Sorting and Removing Duplicates


  • The records in a database table are not intrinsically ordered: if we want to display them in some order, we must specify that explicitly with ORDER BY.
  • The values in a database are not guaranteed to be unique: if we want to eliminate duplicates, we must specify that explicitly as well using DISTINCT.

Filtering


  • Use WHERE to specify conditions that records must meet in order to be included in a query’s results.
  • Use AND, OR, and NOT to combine tests.
  • Filtering is done on whole records, so conditions can use fields that are not actually displayed.
  • Write queries incrementally.

Calculating New Values


  • Queries can do the usual arithmetic operations on values.
  • Use UNION to combine the results of two or more queries.

Missing Data


  • Databases use a special value called NULL to represent missing information.
  • Almost all operations on NULL produce NULL.
  • Queries can test for NULLs using IS NULL and IS NOT NULL.

Aggregation


  • Use aggregation functions to combine multiple values.
  • Aggregation functions ignore null values.
  • Aggregation happens after filtering.
  • Use GROUP BY to combine subsets separately.
  • If no aggregation function is specified for a field, the query may return an arbitrary value for that field.

Combining Data


  • Use JOIN to combine data from two tables.
  • Use table.field notation to refer to fields when doing joins.
  • Every fact should be represented in a database exactly once.
  • A join produces all combinations of records from one table with records from another.
  • A primary key is a field (or set of fields) whose values uniquely identify the records in a table.
  • A foreign key is a field (or set of fields) in one table whose values are a primary key in another table.
  • We can eliminate meaningless combinations of records by matching primary keys and foreign keys between tables.
  • The most common join condition is matching keys.

Data Hygiene


  • Every value in a database should be atomic.
  • Every record should have a unique primary key.
  • A database should not contain redundant information.
  • Units and similar metadata should be stored with the data.

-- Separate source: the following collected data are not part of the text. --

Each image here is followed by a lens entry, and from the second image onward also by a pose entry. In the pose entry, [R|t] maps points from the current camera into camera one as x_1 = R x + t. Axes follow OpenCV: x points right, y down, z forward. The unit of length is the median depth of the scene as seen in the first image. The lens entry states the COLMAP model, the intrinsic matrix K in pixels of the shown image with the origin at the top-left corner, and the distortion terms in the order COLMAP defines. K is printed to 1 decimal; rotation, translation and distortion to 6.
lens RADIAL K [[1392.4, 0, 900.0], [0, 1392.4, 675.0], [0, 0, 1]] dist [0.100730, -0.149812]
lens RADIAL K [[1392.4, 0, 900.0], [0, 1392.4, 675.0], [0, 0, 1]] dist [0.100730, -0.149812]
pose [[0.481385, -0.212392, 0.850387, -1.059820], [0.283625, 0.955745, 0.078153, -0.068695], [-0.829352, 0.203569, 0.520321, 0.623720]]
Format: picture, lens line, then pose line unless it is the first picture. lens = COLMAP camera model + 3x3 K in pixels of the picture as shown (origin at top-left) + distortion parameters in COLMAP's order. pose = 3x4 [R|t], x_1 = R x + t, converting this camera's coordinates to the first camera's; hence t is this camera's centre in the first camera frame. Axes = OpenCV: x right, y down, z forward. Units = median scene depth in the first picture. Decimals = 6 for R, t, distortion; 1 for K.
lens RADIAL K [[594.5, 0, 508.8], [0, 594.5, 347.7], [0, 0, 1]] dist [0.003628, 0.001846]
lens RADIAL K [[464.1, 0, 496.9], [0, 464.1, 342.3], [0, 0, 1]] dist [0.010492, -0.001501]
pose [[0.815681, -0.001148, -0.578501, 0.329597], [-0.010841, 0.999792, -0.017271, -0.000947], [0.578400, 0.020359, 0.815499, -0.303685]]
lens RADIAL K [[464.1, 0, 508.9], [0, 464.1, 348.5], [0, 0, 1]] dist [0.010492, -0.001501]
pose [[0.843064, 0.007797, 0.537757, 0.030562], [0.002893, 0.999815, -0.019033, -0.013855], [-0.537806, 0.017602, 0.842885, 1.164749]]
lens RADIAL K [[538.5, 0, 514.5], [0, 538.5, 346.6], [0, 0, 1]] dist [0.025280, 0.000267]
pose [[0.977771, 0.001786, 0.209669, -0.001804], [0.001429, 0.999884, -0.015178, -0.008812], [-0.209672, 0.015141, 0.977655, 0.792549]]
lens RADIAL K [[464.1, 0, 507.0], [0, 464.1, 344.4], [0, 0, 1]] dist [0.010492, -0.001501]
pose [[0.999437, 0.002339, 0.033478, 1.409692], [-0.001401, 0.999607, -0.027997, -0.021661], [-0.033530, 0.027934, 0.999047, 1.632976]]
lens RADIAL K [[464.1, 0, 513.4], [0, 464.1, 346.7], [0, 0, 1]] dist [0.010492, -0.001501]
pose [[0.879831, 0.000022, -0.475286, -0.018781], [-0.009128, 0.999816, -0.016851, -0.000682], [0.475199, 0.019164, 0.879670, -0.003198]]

Creating and Modifying Data


  • Use CREATE and DROP to create and delete tables.
  • Use INSERT to add data.
  • Use UPDATE to modify existing data.
  • Use DELETE to remove data.
  • It is simpler and safer to modify data when every record has a unique primary key.
  • Do not create dangling references by deleting records that other records refer to.

Programming with Databases - Python


  • General-purpose languages have libraries for accessing databases.
  • To connect to a database, a program must use a library specific to that database manager.
  • These libraries use a connection-and-cursor model.
  • Programs can read query results in batches or all at once.
  • Queries should be written using parameter substitution, not string formatting.

Programming with Databases - R


  • Data analysis languages have libraries for accessing databases.
  • To connect to a database, a program must use a library specific to that database manager.
  • R’s libraries can be used to directly query or read from a database.
  • Programs can read query results in batches or all at once.
  • Queries should be written using parameter substitution, not string formatting.
  • R has multiple helper functions to make working with databases easier.